To my knowledge there are no tools that attempt county-level resolution of Y SNP ancestral location. SNPs were not known in the era when national census-tasking provided location data for surnames, and even today the data for direct association of Y DNA with ancestral county is very sparse (for example https://www.familytreedna.com/groups/british-isles/about ).
However, men who do Y SNP testing at Family Tree DNA (= FTDNA) may optionally enter their surnames, which FTDNA makes accessible in their comprehensive tree of Y SNPs. From historic census data we can associate surnames with counties. All that remains is to make the connection: Y SNP associated surnames associated counties, which this tool does with appropriate weighting and averaging.

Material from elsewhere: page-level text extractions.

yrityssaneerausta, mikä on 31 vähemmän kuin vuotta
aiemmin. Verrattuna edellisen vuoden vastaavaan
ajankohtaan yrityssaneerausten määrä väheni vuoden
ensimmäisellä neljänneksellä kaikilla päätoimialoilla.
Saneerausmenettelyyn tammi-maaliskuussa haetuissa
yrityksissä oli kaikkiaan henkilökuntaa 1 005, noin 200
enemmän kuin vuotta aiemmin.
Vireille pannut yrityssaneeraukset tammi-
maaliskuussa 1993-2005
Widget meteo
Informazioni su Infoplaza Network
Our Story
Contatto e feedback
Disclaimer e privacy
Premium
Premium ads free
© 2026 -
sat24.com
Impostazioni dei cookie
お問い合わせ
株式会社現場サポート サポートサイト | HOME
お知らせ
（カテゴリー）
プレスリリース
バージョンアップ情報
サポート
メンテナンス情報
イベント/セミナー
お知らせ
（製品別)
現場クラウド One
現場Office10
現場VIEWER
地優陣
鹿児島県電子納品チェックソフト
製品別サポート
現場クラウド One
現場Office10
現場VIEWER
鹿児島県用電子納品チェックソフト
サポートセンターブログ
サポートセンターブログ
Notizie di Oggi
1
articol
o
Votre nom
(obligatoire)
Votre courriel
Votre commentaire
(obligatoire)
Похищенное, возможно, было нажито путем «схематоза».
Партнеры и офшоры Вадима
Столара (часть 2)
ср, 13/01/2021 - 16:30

We would expect that the SNP map for "Y Adam" (try A-V221) should be evenly colored since this is every man's common paternal ancestor. Yet it does not come out that way because of the random nature of surname tagging: the high variance of small numbers is apparent for small counties. Therefore all SNP maps are flattened by dividing all values by the median county scores seen for A-V221. While such fudge factors should usually be avoided, in this case the flattening makes weak but interesting patterns visible. Try R-L21 with R-U106 for example: the difference between Bell Beaker R-M269 and Anglo-Saxon R-M269 is subtle but consistent.
Our expectation is that SNP localization may work at a regional level (e.g. Scotland vs Wales vs Cornwall/Devon) but may fail for most surnames since Leslie et al (Nature 2015 https://www.nature.com/articles/nature14230.pdf ) showed that populous central England is well mixed. This tool provides two ways to gauge the validity of any SNP mapping: first, check the number of surnames with map data under the SNP (i.e. surnames in blue bars in the left column under Details). If there is only one such surname (for example Lynch for R-BY4102), then we know that the map is based solely on that surname and the pattern cannot be older than when surnames arose in the 12th-13th centuries. But if there are several such surnames (for example Duncan, Doherty, McKee, Boyle for R-S673), then we can infer a common ancestry for these branches of these names and have more confidence in their co-location.
The second gauge of SNP location validity is the percent geographic similarity to the average of all surnames. As we move up the SNP tree (back in time), at some point we sweep in everyone's ancestry and there cannot be any geographic differentiation. For that purpose this tool uses SNP A-V221 which was formed 133,000 years ago, so that anywhere outside of Africa the geographic distribution for A-V221 is guaranteed to be all-inclusive (and so uninformative). Thus any SNP with similarity approaching 100% of A-V221 is too inclusive and too well mixed to have an interesting map pattern.
SNP patterns are especially interesting if the SNP was formed well after one of the major bottlenecks, specifically after the starburst ~4000 years ago under R-M269. This topic will eventually get more discussion and illustration in one of my Research Reports.